++++ Data for processing
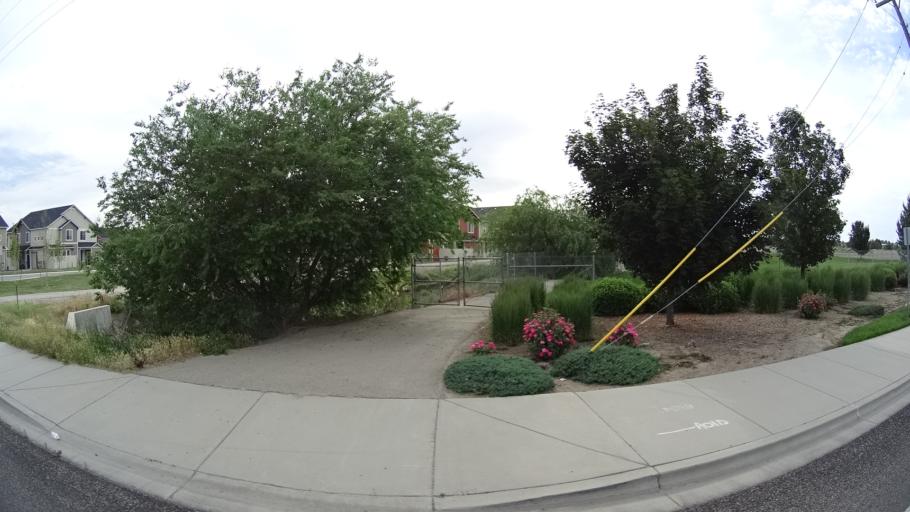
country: US
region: Idaho
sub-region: Ada County
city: Meridian
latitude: 43.6168
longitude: -116.3744
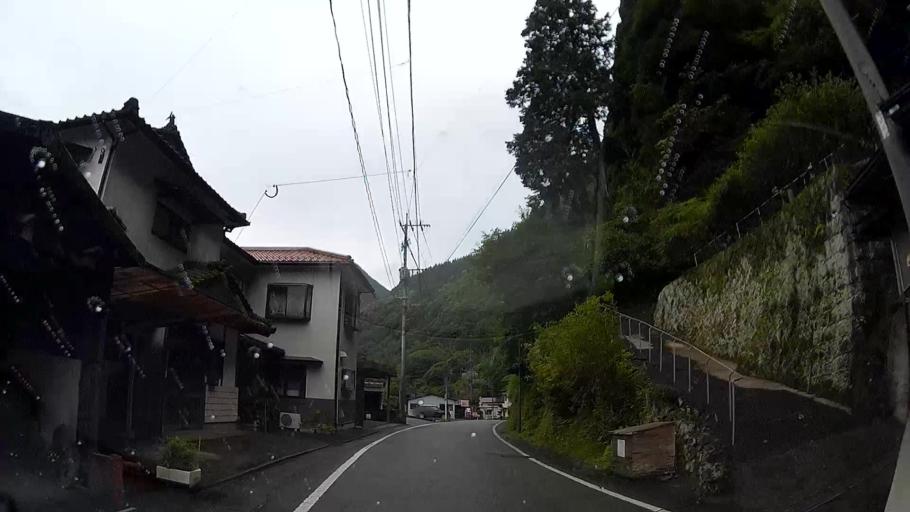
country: JP
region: Oita
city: Tsukawaki
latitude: 33.1799
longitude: 131.0372
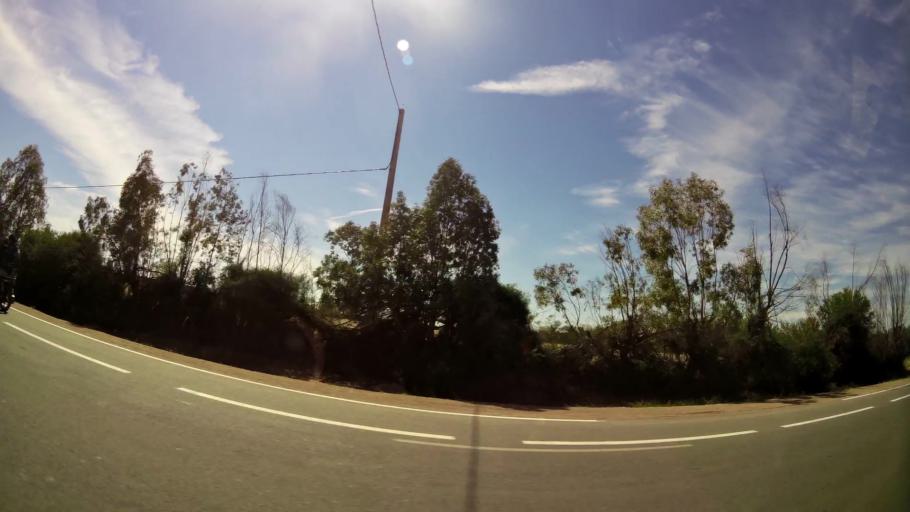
++++++++
Set task: Rewrite the lines of the data file from the line containing "region: Idaho" through the last line, putting "town" in place of "city" and keeping everything else the same. Omit the pictures from your answer.

Solved problem:
region: Idaho
sub-region: Ada County
town: Meridian
latitude: 43.6168
longitude: -116.3744
country: JP
region: Oita
town: Tsukawaki
latitude: 33.1799
longitude: 131.0372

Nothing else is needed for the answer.